The colonel smiled and shouted additional remarks against Azazel, then ordered McCall to stand at the elm-tree barricade while the rest retired. This was good news for us. We could get by without the mills of Norfolk; it was our bodies, our limbs, lungs, nerves and intestines we depended on for today and tomorrow.

McCall had Jo Kitchen, a noted pugilist, three of the Austin brothers, Edwin Barton and some others. We left them our powder and shot, which was ample for a few men. At the top of the valley, Swain Corliss turned back, cursing some of us who had begun to run. “Save your horses first, boys and, if you can, your women!” He was drunk. Many of us did not stop till we reached home, which is why they sometimes call this the Battle of the Foot Race.

Swain Corliss hailed from a family of violent Baptists with farms on the Boston Creek about three miles from Malcolm's. His brother Ashur had been wounded thirteen times in the war and had stood his ground at Lundy's Lane, which Swain had missed on account of ague. Swain did not much like his brother getting ahead of him like that.

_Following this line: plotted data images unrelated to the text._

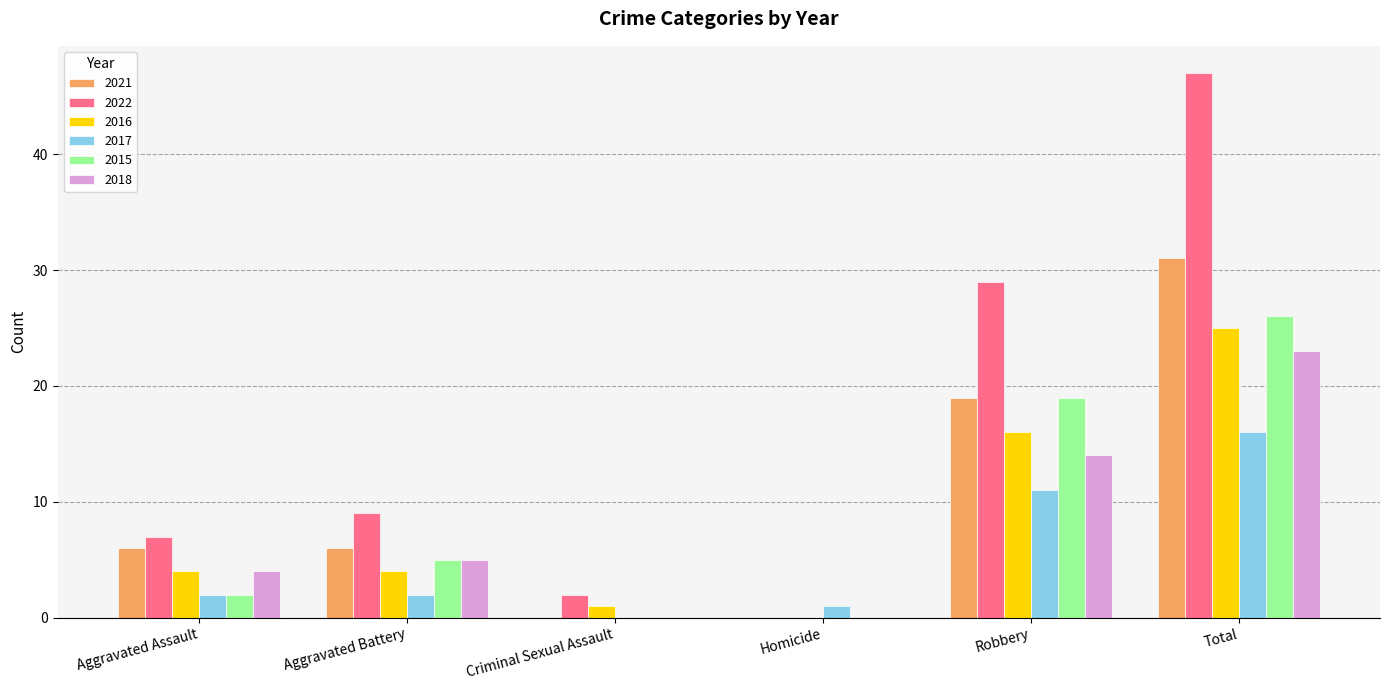

Reading left to right, list all the values displayed in this chart.

2021: Aggravated Assault=6	Aggravated Battery=6	Criminal Sexual Assault=0	Homicide=0	Robbery=19	Total=31
2022: Aggravated Assault=7	Aggravated Battery=9	Criminal Sexual Assault=2	Homicide=0	Robbery=29	Total=47
2016: Aggravated Assault=4	Aggravated Battery=4	Criminal Sexual Assault=1	Homicide=0	Robbery=16	Total=25
2017: Aggravated Assault=2	Aggravated Battery=2	Criminal Sexual Assault=0	Homicide=1	Robbery=11	Total=16
2015: Aggravated Assault=2	Aggravated Battery=5	Criminal Sexual Assault=0	Homicide=0	Robbery=19	Total=26
2018: Aggravated Assault=4	Aggravated Battery=5	Criminal Sexual Assault=0	Homicide=0	Robbery=14	Total=23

He had a Brown Bess musket and a long-barreled dragoon pistol his father had bought broken from an officer. He turned at the top of the hill and started down into the racket of lead and Indian shouts. Musket balls swarmed round McCall's company like bees, some stinging. Swain took up a position against a tree, guarding the flank, and started flinging lead back. Edwin Barton, shot through the thighs, loaded for him. Men kept getting up to leave, and Captain McCall would whack them over the shoulders with the flat of his sword.

Swain Corliss, pounding a rock into the barrel of his gun with a wooden mallet, kept saying, “Boys, she may be rough, but she sure is regular.”

Bees stung him.

That night, his father dreaming, dreamed a bee stung him in the throat and knew. Swain Corliss was catching up to Ashur. He killed a Kentucky private coming over the creek on a cart horse. Then Swain Corliss shot the horse. Smoke emerged from the mill. Mrs. Malcolm ran around
in a circle, fanning the smoke with a linen cloth.
(Thunk, thunk, buzz, buzz
went the balls.) Though we were running, we were with them. It was our boys fighting in the hollow. Colonel Bostwick sat on his race horse, Governor, at the top of the track.

The company gave ground, turning to fire every few yards. Martin Boughner tied a handkerchief to his ramrod and surrendered to an Indian. Swain Corliss tied up Edwin Barton's legs with his homespun shirt. Deaf from the guns, they had to shout.

“By the Jesus, Ned, I do believe it ain't hard to kill them when they stand around you like this.”

“I mind a whore I knew in Chippawa —”

“Ned, I wished you'd stop bleeding so freely. I think they have kilt you.”

“Yes.”

They were in another place, a region of black light and maximum density. On the road, sweating with shame in the cold, we heard the muskets dwindle and go out. We saw Swain Corliss, white-faced, slumped against an oak amongst the dead smouldering leaves, Edwin's head in his lap, without a weapon except for his bayonet, which he held across his chest as Kickapoo warriors came up one by one, reverently touching Swain's shoulders with their musket barrels.

The Kentuckians had lost one dead, eight wounded and a couple of borrowed horses. That day, they burned the mill and one downstream and sent out patrols to catch stragglers, which they did, and then released after making them promise on the Good Book not to shoot at another person from the United States. The Indians skinned and butchered Edwin Barton's body, Ned having no further use for it.

During the night, three miles away, James Corliss dreamed that a venomous bee had stung him in the throat. Rising from his bed, he told the family, “Yonder, yer baby boy is dead or something.” Then James Corliss went out into the darkness, hitched his horse to a stoneboat, placed a feather tick, pillows and sheets upon it, and started for the scene of the battle.